Conseil municipal: soupçons sur le SIVOM et chantiers divers
dimanche 19.12.2010, 05:15 – La Voix du Nord
MARCQ-EN-BARŒUL
Après le débat d’orientations budgétaires (notre édition d’hier), un autre point … a divisé majorité et oppositions,jeudi à Marcq il touche à l’adhésion au SIVOM Alliance Nord-Ouest. Le conseil avait décidé cette adhésion en juin. Il devait la confirmer, pour les compétences réseau câblé et emploi, mais aussi pour la compétence service civique, apparue entretemps.
D’accord pour l’emploi et le câble, Marc Deleury (PS) s’est montré « plus sceptique voire réservé sur le service civique, qui nous semble appartenir à une logique de territoire. Le SIVOM prendrait une autre dimension », avec des villes de l’opposition communautaire. « On y voit le risque d’un contournement de la communauté urbaine. On voudrait l’assurance qu’il n’y ait pas de dérive partisane. » Martine Roussel-Vanhee (PC) a redouté que le service civique ne soit « détourné pour d’autres buts », devienne « un moyen de ne pas mettre fin au scandale du chômage et de la sous-formation des jeunes ». Le maire a tâché de réduire la méfiance de ses opposants : « Je pensais qu’il était intéressant de réfléchir de façon intercommunale sur certains sujets. Le réseau câblé, c’est évident. Le bassin d’emploi, tout le monde l’admet. Le service civique n’est pas une compétence très importante et restera faible. Mais nos villes sont partagées par des cours d’eau, ces jeunes pourraient travailler à leur aménagement… Je n’y vois pas de main mise politique, et j’ai de très bonnes relations avec les maires de Saint-André, Wambrechies et Lambersart (les deux premiers, opposés à l’élargissement du SIVOM à la carte). » Bernard Gérard n’a pas totalement convaincu. Le PC, le PS et le MoDem se sont abstenus.

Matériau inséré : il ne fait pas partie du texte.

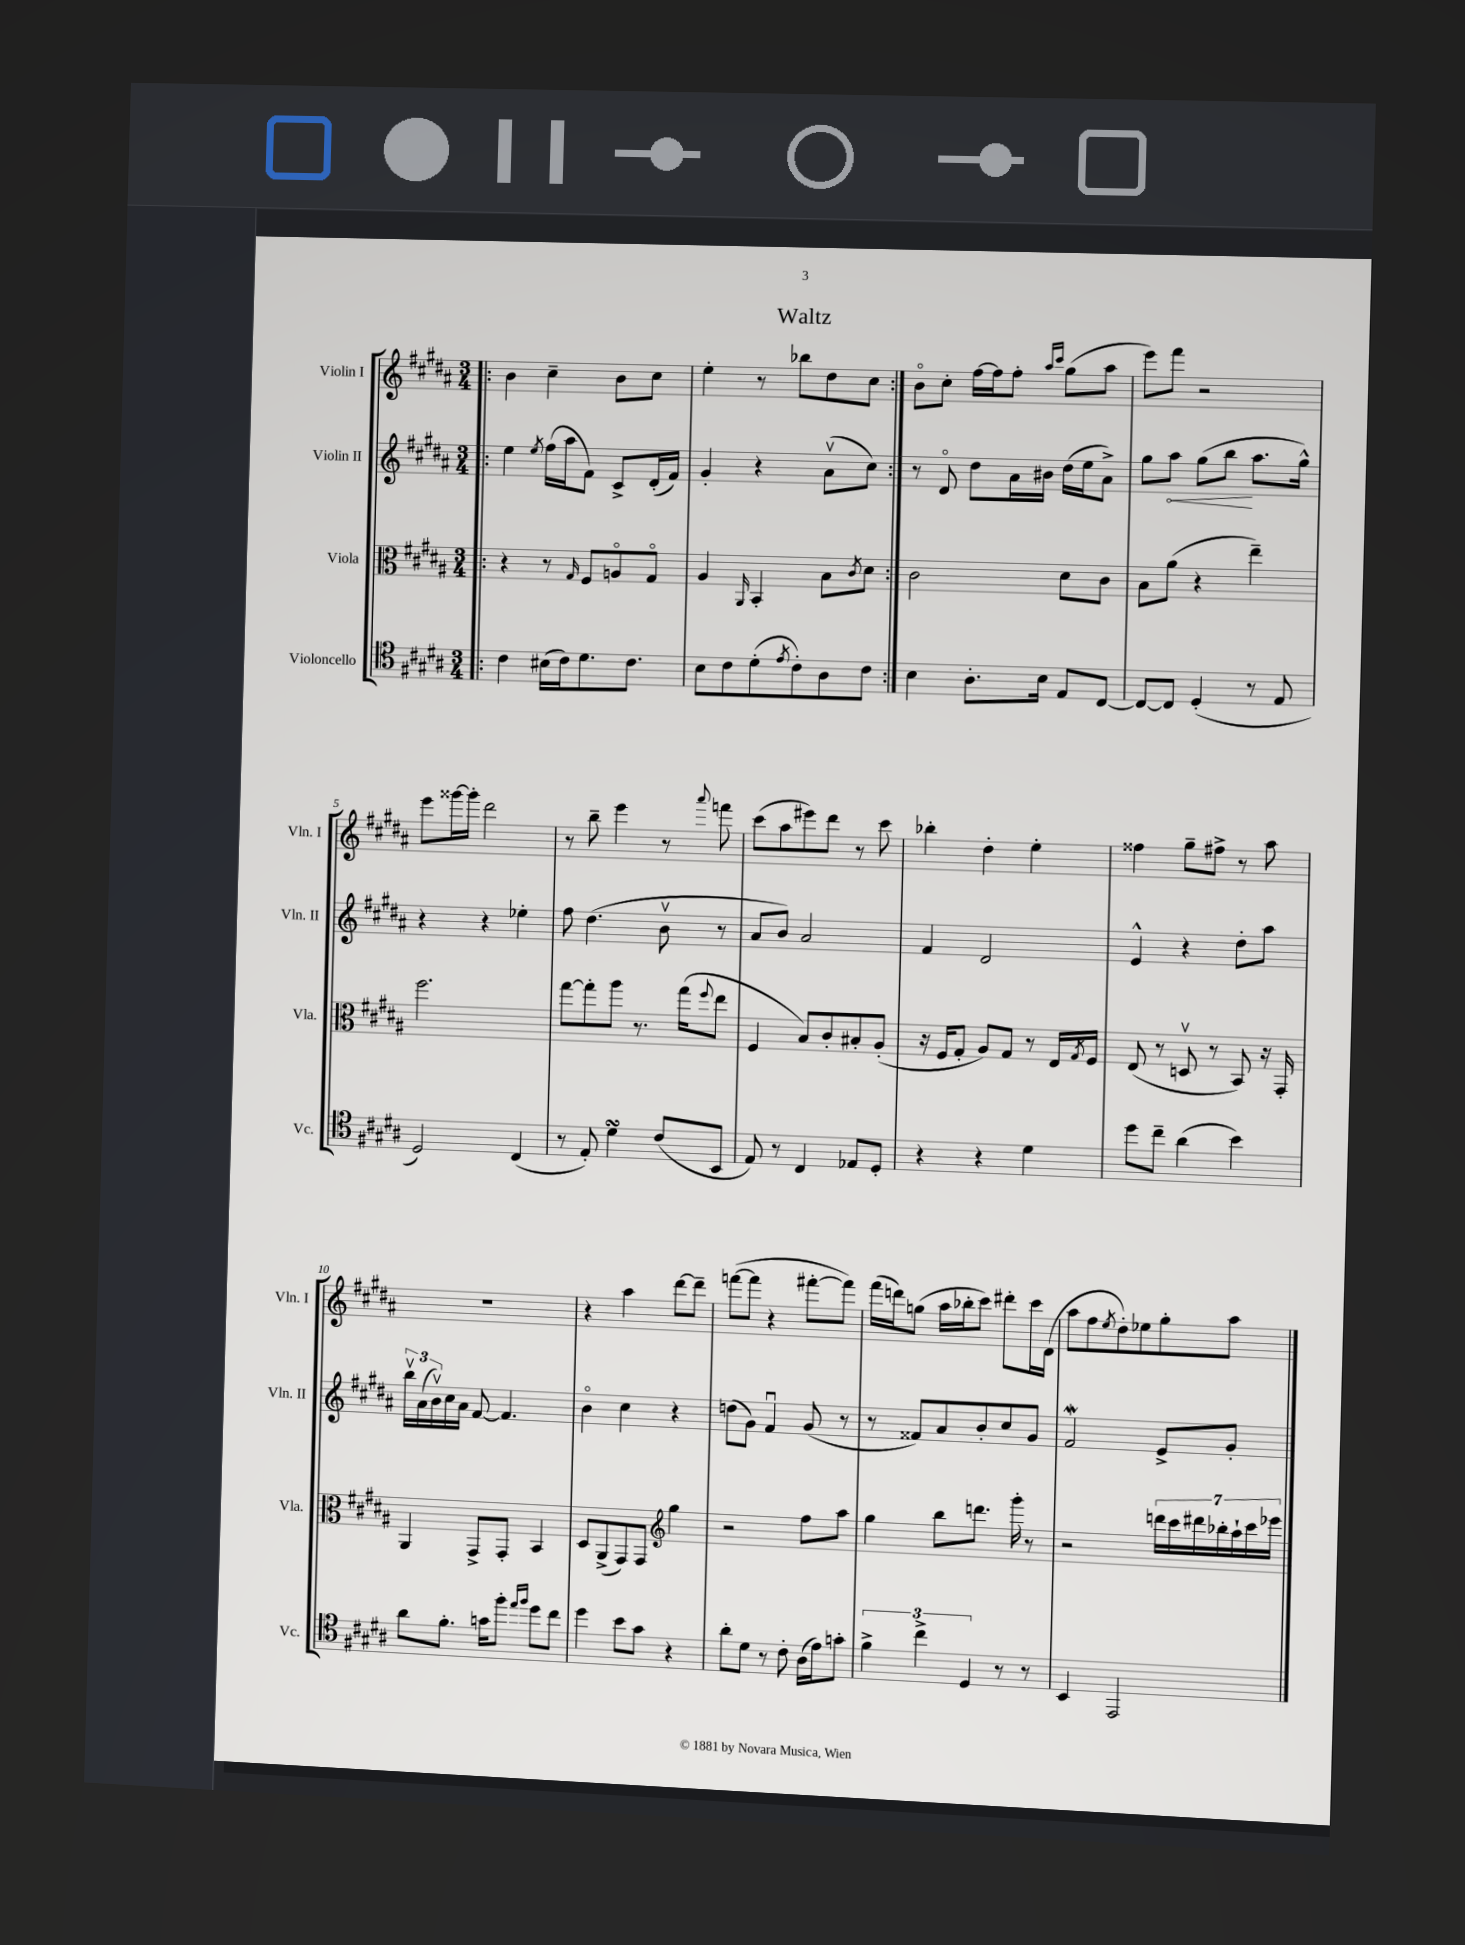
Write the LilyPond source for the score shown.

\header { title = "Waltz" }
<<
\new StaffGroup <<
\new Staff = "s0" \with { instrumentName = "Violin I" shortInstrumentName = "Vln. I" } {
    \clef treble \key b \major \numericTimeSignature \time 3/4
    \repeat volta 2 { \bar ".|:" b'4 cis''4-- b'8 cis''8 |
    e''4-. r8 bes''8 dis''8 cis''8 | }
    b'8\flageolet cis''8-. fis''16~ fis''16 fis''8-. \grace { ais''16 cis'''16 } gis''8( ais''8 |
    e'''8) fis'''8 r2 |
    e'''8 gisis'''16~ gisis'''16-. dis'''2 |
    r8 b''8-- e'''4 r8 \appoggiatura { ais'''8 } f'''8 |
    cis'''8( ais''8 eis'''8) dis'''8 r8 cis'''8 |
    bes''4-. dis''4-. e''4-. |
    fisis''4 gis''8-- fis''8-> r8 ais''8 |
    R2. |
    r4 ais''4 dis'''8~ dis'''8-- |
    f'''8~( f'''8 r4 fis'''8~-. fis'''8) |
    fis'''16( d'''16) g''8( ais''16 bes''16-. cis'''8) dis'''8-. cis'''16 dis'16( |
    ais''8 fis''8 \acciaccatura { e''8 } dis''8-.) ees''8 gis''8-. ais''8 \bar "|." |
}
\new Staff = "s1" \with { instrumentName = "Violin II" shortInstrumentName = "Vln. II" } {
    \clef treble \key b \major \numericTimeSignature \time 3/4
    \repeat volta 2 { \bar ".|:" e''4 \acciaccatura { e''8 } fis''16( ais''16 fis'8) cis'8-> dis'16-.( fis'16) |
    gis'4-. r4 ais'8\upbow( cis''8) | }
    r8 dis'8\flageolet dis''8 ais'16 bis'16 dis''16( e''16 ais'8->) |
    gis''8 \once \override Hairpin.circled-tip = ##t ais''8\< gis''8( b''8\! ais''8. gis''16-^) |
    r4 r4 ees''4-. |
    fis''8 dis''4.( b'8\upbow r8 |
    ais'8 b'8) ais'2 |
    fis'4 dis'2 |
    e'4-^ r4 dis''8-. ais''8 |
    \tuplet 3/2 { b''16\upbow ais'16( b'16\upbow) } cis''16 ais'16 fis'8~ fis'4. |
    b'4\flageolet cis''4 r4 |
    d''8( gis'8) fis'4\downbow gis'8( r8 |
    r8 fisis'8) ais'8 b'8-. cis''8 gis'8 |
    fis'2\mordent e'8-> gis'8-. \bar "|." |
}
\new Staff = "s2" \with { instrumentName = "Viola" shortInstrumentName = "Vla." } {
    \clef alto \key b \major \numericTimeSignature \time 3/4
    \repeat volta 2 { \bar ".|:" r4 r8 \grace { gis16 } fis8 a8\flageolet gis8\flageolet |
    ais4 \grace { ais,16 } b,4-. b8 \acciaccatura { cis'8 } dis'8 | }
    cis'2 dis'8 cis'8 |
    b8 ais'8( r4 e''4--) |
    fis''2. |
    gis''8~ gis''8-. ais''8 r8. gis''16( \appoggiatura { fis''8 } e''8 |
    fis4 b8) cis'8-. bis8-. ais8-.( |
    r16 fis16 gis8-. ais8) gis8 r8 e16 \acciaccatura { gis8 } fis16 |
    e8( r8 d8\upbow r8 b,8) r16 gis,16-. |
    ais,4 gis,8-> gis,8-. b,4 |
    dis8 ais,8->( gis,8) gis,8 \clef treble gis''4 |
    r2 fis''8 ais''8 |
    gis''4 b''8 d'''8. gis'''16-. r8 |
    r2 \tuplet 7/4 { d'''16 cis'''16 dis'''16 bes''16-. ais''16-! cis'''16 ees'''16 } \bar "|." |
}
\new Staff = "s3" \with { instrumentName = "Violoncello" shortInstrumentName = "Vc." } {
    \clef tenor \key b \major \numericTimeSignature \time 3/4
    \repeat volta 2 { \bar ".|:" cis'4 bis16( cis'16) dis'8. cis'8. |
    b8 cis'8 dis'8-.( \acciaccatura { e'8 } cis'8-.) ais8 cis'8 | }
    b4 ais8.-. b16 e8 cis8~ |
    cis8~ cis8 dis4-.( r8 e8 |
    dis2) cis4( |
    r8 e8-.) dis'4\turn cis'8( b,8 |
    e8) r8 cis4 ees8 dis8-. |
    r4 r4 dis'4 |
    dis''8 cis''8-- ais'4( b'4) |
    ais'8 fis'8.-. g'16 fis''8-. \grace { e''16 fis''16 } dis''8 cis''8 |
    dis''4 b'8 gis'8 r4 |
    ais'8-. dis'8 r8 cis'8-. ais16( e'16) g'8-. |
    \tuplet 3/2 { fis'4-> cis''4-> dis4 } r8 r8 |
    b,4 e,2 \bar "|." |
}
>>
>>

>Habitat et Humanisme. L’association se voit confier la réhabilitation du 7, contour de l’Église, qui appartient à la ville. Les travaux (105 000 E), destinés à créer du logement social, seront essentiellement financés par l’association, qui pourrait bénéficier d’un prêt locatif aidé d’intégration. La ville lui versera une subvention de 20 000 E et ne lui demandera aucun loyer pendant quinze ans. Au terme de ce bail, la mairie récupérera la maison. Unanimité.
> 400 m² à 90 E par mois, rue des Acacias. C’est ce que la ville demande aux Marcquois voisins d’une parcelle dont elle est propriétaire. Martine Roussel s’est plus qu’étonnée du faible loyer demandé. Mais l’occupation dure depuis vingt ans, la parcelle est inaliénable, ce n’est ni un bâtiment ni un garage. « On ne peut vendre ce terrain avant six ans, a indiqué Annette Darnel, adjointe. À ce moment-là… » > Coût du Petit Prince. Après le choix de l’architecte (agence Goulard-Brabant de Marcq) pour aménager le parc du Petit Prince, boulevard Clemenceau, le conseil devait être informé du coût prévisionnel de l’opération. Il s’élève à 1,9 ME.
> Croissance des Boutons d’or. Depuis septembre, la halte-garderie des Boutons d’or, au centre social de Marcq, propose 20 places au lieu de 15. Les travaux ont été réalisés par le centre, qui demande une aide de 19 000 E, dont 12 000 E pour le fonctionnement. Accordée à l’unanimité, même si Martine Roussel a jugé l’offre globale « petite enfance » insuffisante. « Nous y consacrons 2,4 M E par an », a répliqué le maire.
> Bike and Run. Diverses aides ont été votées. Relevons les 1 000 E alloués à l’Athlétic-club, pour une manifestation inédite. Le 5 février à l’hippodrome, en nocturne, deux athlètes se relaieront à la course et au vélo, sur 12 km (bike and run) et un duathlon fera s’enchaîner course et VTT. • C. F.